Gemeinsam in den Wahlkampf! 

Heute hat die SP Kanton Zürich eine starke und vielfältige Liste für den Nationalrat nominiert. Ich freue mich extrem, auf dem 12. Listenplatz für den Nationalrat zu kandidieren. Ich bin überzeugt: Gemeinsam machen wir einen engagierten Wahlkampf und verteidigen die 9 Sitze der SP Zürich - vielleicht machen wir das Stängeli ja sogar voll!

Die kommenden Nationalratswahlen sind richtungsweisend. Driftet die Schweiz weiter in Richtung rechts oder gelingt der Aufstand von unten für mehr Gerechtigkeit, Solidarität und Freiheit? Werden auch in Zukunft Schweizer Waffen an Länder exportiert, welche die Menschenrechte in den Dreck ziehen oder zwingen tausende engagierte Menschen den Bundesrat in die Knie? Bleibt die Schweiz ein Land, in welchem Frauen* massiv viel weniger verdienen als Männer oder schaffen wir die feministische Wende? Fristet eine engagierte Klimapolitik in Bundesbern weiterhin ein Mauerblümchendasein oder gelingt es mithilfe der Klimastreiks, radikale Umweltschutzmassnahmen zu ergreifen? 

Bei all diesen Themen steht auch die SP in der Verantwortung. Es liegt an uns, die Menschen in der Schweiz zu überzeugen, bei diesen Fragen auf der richtigen Seite zu stehen.
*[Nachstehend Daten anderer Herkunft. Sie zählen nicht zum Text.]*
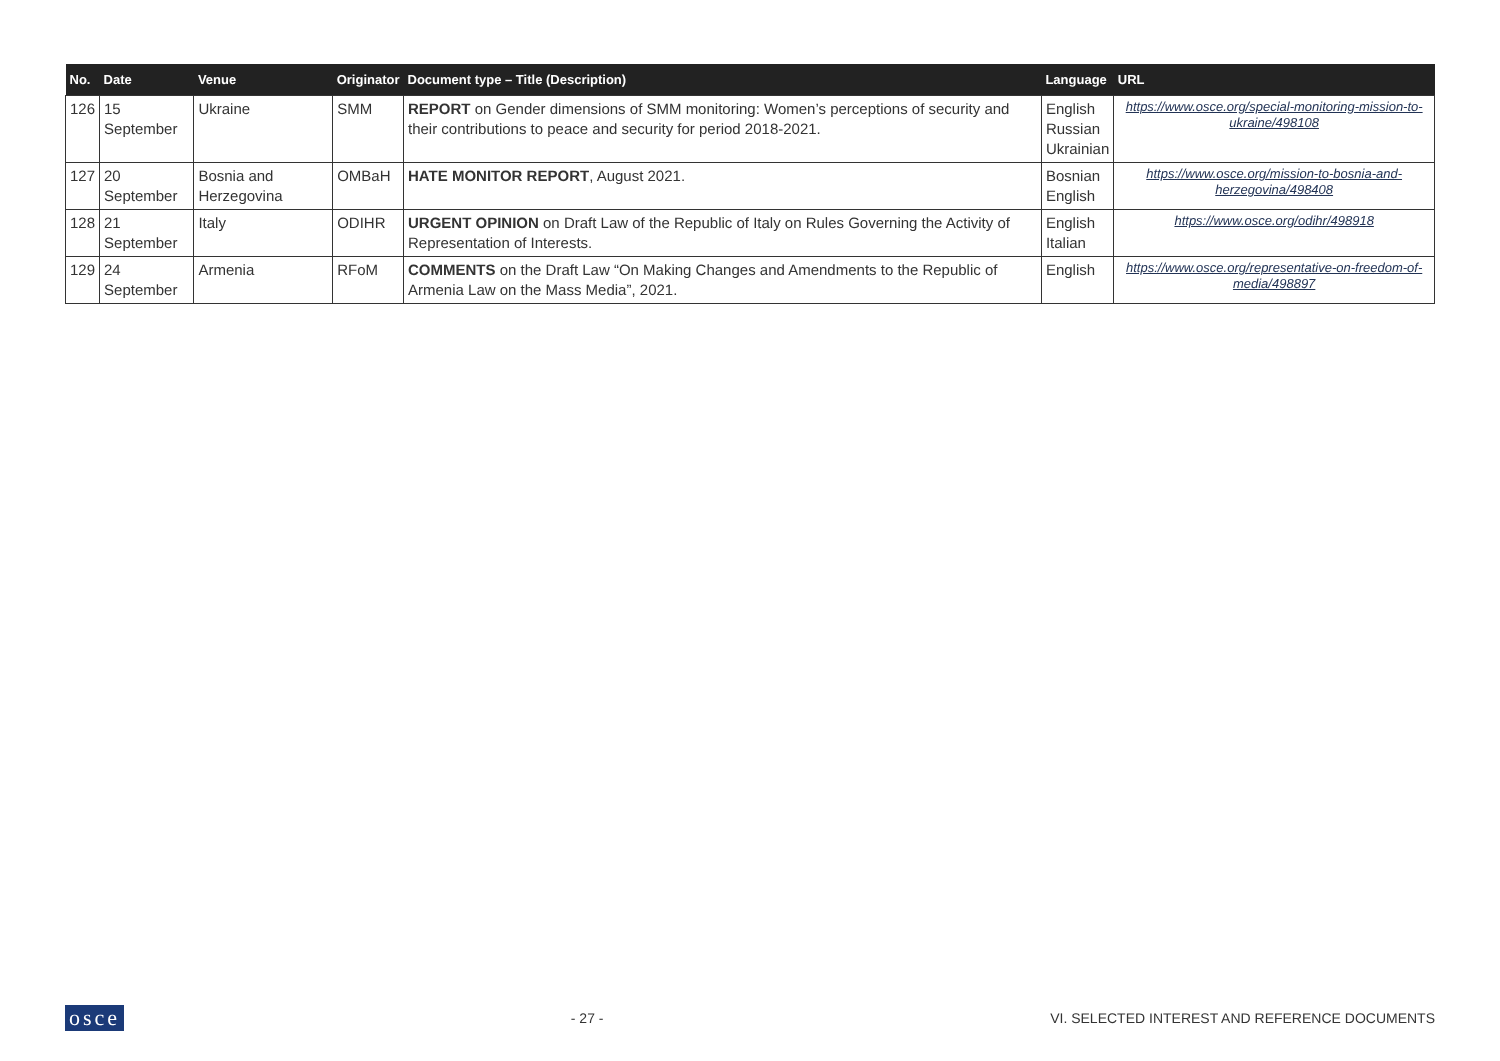| No. | Date | Venue | Originator | Document type – Title (Description) | Language | URL |
| --- | --- | --- | --- | --- | --- | --- |
| 126 | 15 September | Ukraine | SMM | REPORT on Gender dimensions of SMM monitoring: Women’s perceptions of security and their contributions to peace and security for period 2018-2021. | English Russian Ukrainian | https://www.osce.org/special-monitoring-mission-to-ukraine/498108 |
| 127 | 20 September | Bosnia and Herzegovina | OMBaH | HATE MONITOR REPORT , August 2021. | Bosnian English | https://www.osce.org/mission-to-bosnia-and-herzegovina/498408 |
| 128 | 21 September | Italy | ODIHR | URGENT OPINION on Draft Law of the Republic of Italy on Rules Governing the Activity of Representation of Interests. | English Italian | https://www.osce.org/odihr/498918 |
| 129 | 24 September | Armenia | RFoM | COMMENTS on the Draft Law “On Making Changes and Amendments to the Republic of Armenia Law on the Mass Media”, 2021. | English | https://www.osce.org/representative-on-freedom-of-media/498897 |
osce - 27 - VI. SELECTED INTEREST AND REFERENCE DOCUMENTS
Bei den kommenden Nationalratswahlen wird entscheidend sein, welcher Partei die Mobilisierung der repolitisierten Jugend am Besten gelingt. Dazu würde ich gerne meinen Teil beitragen. Persönlich will ich mich neben vielen weiteren Themen vor allem für zwei Schwerpunkte einsetzen: Friedenspolitik und Klimapolitik. 

Konsequente Friedenspolitik!

Jährlich gibt die Schweiz 5 Milliarden Franken für die Armee aus und noch immer werden jährlich tausende junge Männer in dieser Armee von patriarchalen Rollen- und Hierarchievorstellungen indoktriniert. Während in der Schweiz das Geld für eine existenzsichernde AHV angeblich fehlt, sollen total 8 Milliarden Franken in den Kauf neuer Kampfjets und einer neuen Bodenluftverteidigung eingesetzt werden. Gleichzeitig wird unsere humanitäre Verantwortung mit Füssen getreten: Schweizer Waffen werden in Kriegs- und Krisenregionen exportiert. Diese Schweizer Kriegstreiberei führt dazu, dass Menschen im Nahen und Mittleren Osten vor Schweizer Waffen flüchten müssen. Durch meine Anstellung bei der GSoA konnte ich mir in den letzten vier Jahren ein breites Know-How zu sicherheitspolitischen Fragen aneignen und würde dieses äussert gerne in Bern zugunsten einer verstärkten Schweizer Friedenspolitik einsetzen. 

Antikapitalistische Klimapolitik stärken! 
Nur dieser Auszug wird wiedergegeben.